» **Task instructions**:
Reproduce the listing word for word, leaving every picture behind.

» **Collected data**:
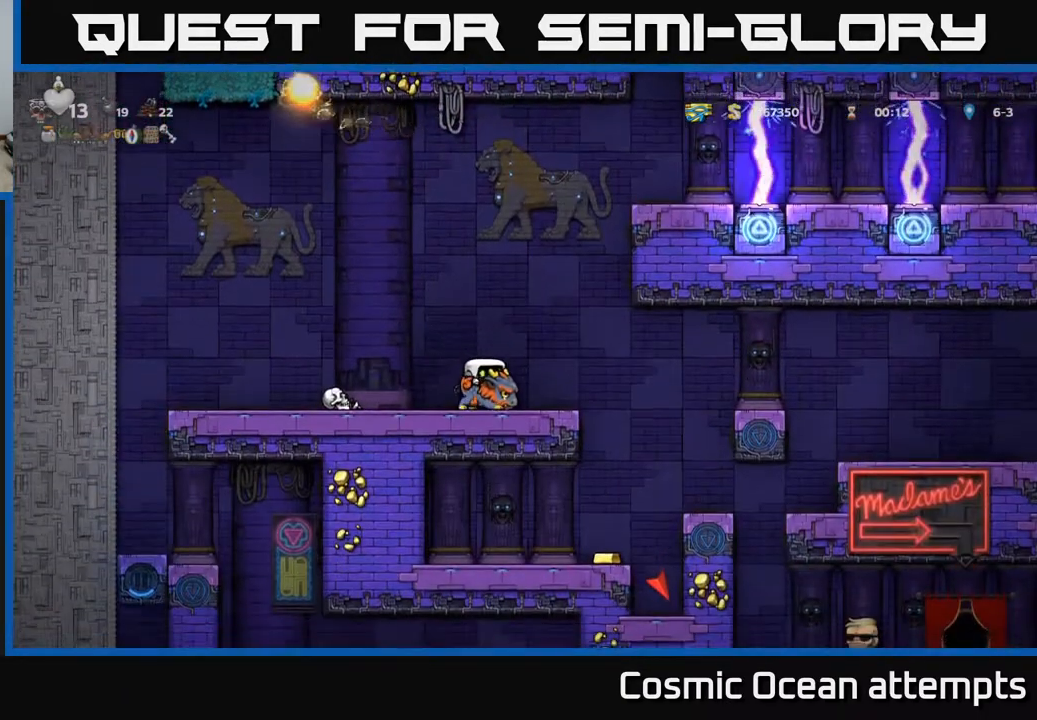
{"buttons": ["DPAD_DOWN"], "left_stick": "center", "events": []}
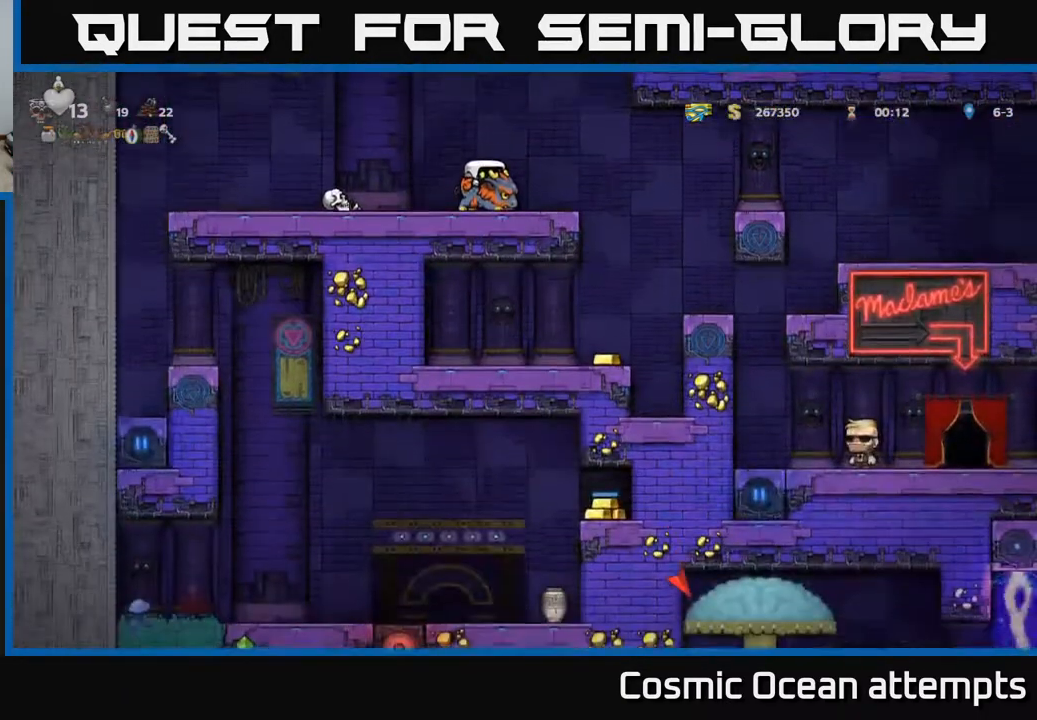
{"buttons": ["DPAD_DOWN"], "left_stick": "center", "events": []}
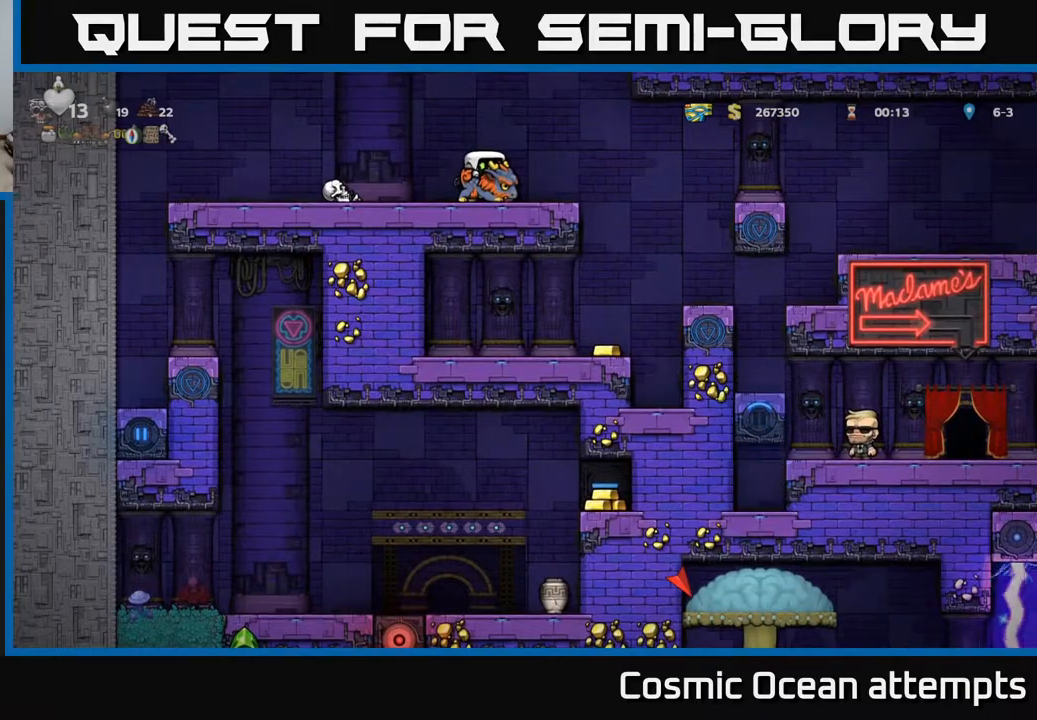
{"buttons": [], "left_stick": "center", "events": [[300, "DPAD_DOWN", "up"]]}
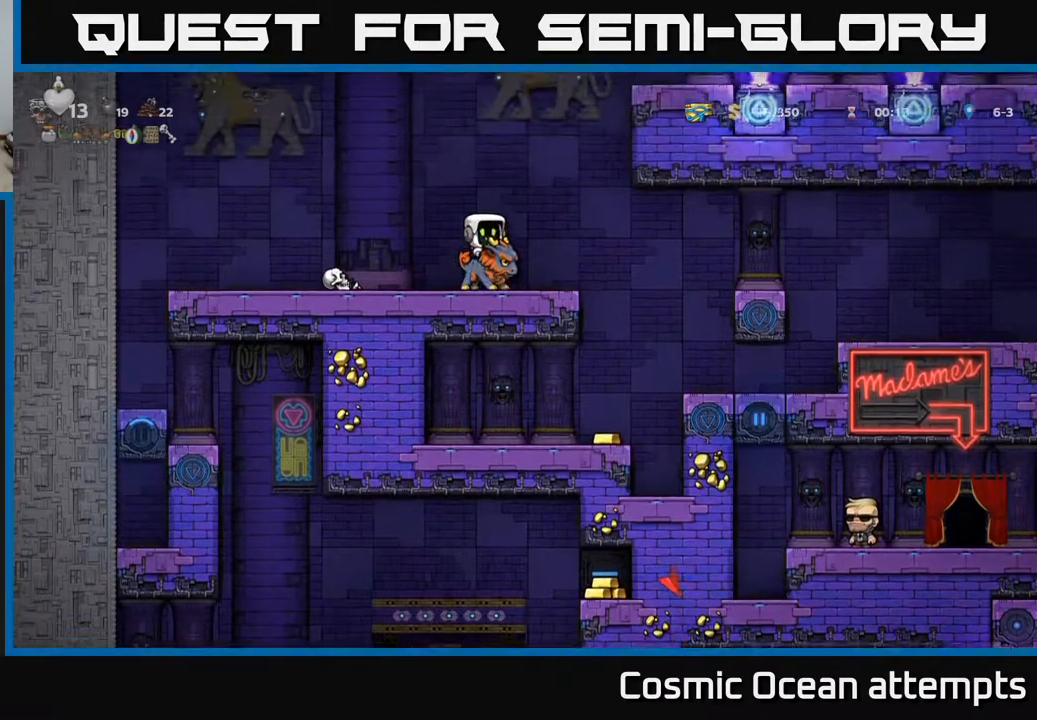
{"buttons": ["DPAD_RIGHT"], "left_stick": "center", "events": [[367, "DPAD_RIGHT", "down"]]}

» **The answer**:
{"buttons": ["DPAD_DOWN"], "left_stick": "center", "events": []}
{"buttons": ["DPAD_DOWN"], "left_stick": "center", "events": []}
{"buttons": [], "left_stick": "center", "events": [[300, "DPAD_DOWN", "up"]]}
{"buttons": ["DPAD_RIGHT"], "left_stick": "center", "events": [[367, "DPAD_RIGHT", "down"]]}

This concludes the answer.